Correlation between Tgf-Β1 and Fsp-1 Expression in Chronic Viral Hepatitis - an Immunohistochemical Study

Infection with hepatitis C virus (HCV) is the most important stimulus for chronic hepatitis and subsequent progression to cirrhosis and hepatocellular carcinoma. Fibrosis that follows inflammation represents the main complication. One of the mechanisms that could be associated with development of liver fibrosis is epithelial-mesenchymal transition (EMT). Transforming Growth Factor β1 (TGF-β1) is an important mediator of fibrosis and also able to trigger phenotypic changes in EMT. Fibroblast-specific protein 1 (FSP-1), a marker of fibroblasts in organs undergoing tissue remodeling, is used to identify cells that derive from EMT. In this study, we assessed the expression of TGF-β1 and FSP-1 in liver biopsies obtained from HCV-infected patients using immunohistochemistry and correlated them in order to evaluate the relation between fibrosis and EMT in liver disease progression.
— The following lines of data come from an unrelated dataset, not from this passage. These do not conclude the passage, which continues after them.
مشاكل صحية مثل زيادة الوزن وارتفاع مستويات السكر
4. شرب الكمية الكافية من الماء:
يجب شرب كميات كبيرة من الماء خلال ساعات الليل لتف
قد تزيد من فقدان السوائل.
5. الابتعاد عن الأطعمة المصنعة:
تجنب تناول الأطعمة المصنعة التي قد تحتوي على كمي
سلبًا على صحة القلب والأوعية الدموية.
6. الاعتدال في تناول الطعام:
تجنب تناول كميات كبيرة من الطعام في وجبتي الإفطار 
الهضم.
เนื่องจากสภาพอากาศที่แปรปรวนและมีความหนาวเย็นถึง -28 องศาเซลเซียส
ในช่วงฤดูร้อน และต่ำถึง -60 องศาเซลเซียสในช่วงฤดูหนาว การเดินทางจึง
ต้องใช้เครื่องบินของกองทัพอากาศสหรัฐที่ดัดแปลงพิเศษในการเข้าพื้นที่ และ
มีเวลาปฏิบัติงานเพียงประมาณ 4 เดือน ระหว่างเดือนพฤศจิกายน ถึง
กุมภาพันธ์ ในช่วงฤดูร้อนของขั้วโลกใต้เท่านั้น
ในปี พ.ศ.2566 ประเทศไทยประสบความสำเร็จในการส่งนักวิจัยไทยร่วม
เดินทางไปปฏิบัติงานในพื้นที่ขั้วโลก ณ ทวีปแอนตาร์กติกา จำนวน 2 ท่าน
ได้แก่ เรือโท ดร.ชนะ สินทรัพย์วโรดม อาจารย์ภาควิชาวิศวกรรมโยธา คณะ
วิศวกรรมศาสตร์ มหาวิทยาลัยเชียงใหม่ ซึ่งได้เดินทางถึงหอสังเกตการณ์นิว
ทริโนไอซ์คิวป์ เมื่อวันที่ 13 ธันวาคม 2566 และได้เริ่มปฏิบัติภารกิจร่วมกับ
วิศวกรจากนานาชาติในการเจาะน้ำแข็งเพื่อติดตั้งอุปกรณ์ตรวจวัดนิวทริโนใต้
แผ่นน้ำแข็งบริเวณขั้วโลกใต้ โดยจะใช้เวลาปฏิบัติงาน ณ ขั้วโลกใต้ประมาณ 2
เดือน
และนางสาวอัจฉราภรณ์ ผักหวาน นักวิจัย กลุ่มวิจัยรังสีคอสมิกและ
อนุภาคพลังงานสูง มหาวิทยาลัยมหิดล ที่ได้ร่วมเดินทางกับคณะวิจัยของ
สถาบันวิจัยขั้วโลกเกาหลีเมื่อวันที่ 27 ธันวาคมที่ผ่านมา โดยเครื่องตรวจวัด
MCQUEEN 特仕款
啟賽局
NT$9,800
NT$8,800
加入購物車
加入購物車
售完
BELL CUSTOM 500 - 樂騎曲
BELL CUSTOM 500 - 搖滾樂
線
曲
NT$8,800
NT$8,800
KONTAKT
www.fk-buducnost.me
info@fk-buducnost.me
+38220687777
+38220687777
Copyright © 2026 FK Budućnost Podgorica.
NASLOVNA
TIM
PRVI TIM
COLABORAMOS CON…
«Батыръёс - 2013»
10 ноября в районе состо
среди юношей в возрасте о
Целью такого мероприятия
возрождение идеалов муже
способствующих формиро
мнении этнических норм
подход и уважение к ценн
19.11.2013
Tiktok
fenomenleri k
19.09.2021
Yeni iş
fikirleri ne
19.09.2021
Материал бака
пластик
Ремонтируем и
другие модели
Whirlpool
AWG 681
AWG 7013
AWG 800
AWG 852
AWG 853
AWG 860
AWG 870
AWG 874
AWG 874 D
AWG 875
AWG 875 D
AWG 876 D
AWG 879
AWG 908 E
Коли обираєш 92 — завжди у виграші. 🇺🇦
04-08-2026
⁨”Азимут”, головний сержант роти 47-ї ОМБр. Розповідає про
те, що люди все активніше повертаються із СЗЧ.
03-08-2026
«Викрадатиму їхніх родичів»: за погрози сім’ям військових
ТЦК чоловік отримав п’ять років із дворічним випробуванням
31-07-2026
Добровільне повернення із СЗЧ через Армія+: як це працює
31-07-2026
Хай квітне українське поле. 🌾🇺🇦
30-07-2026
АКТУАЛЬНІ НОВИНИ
Staining of liver sections revealed increased amount of type III collagen and clusters of inflammatory cells invading portal spaces. The number of TGF-β1-positive cells was directly proportional to the incidence of liver injury. In cases of mild fibrosis, FSP-1 positive cells were observed in cells lining sinusoids. As fibrosis progressed, increased number of FSP-1 positive fibroblasts, isolated cholangiocytes and hepatocytes was observed. Even EMT via the activation of TGF-β signaling pathway is recognized as a pathogenic mechanism of HCV-induced liver disease, FSP-1 alone couldn’t be used as a valuable marker for cells that undergo EMT.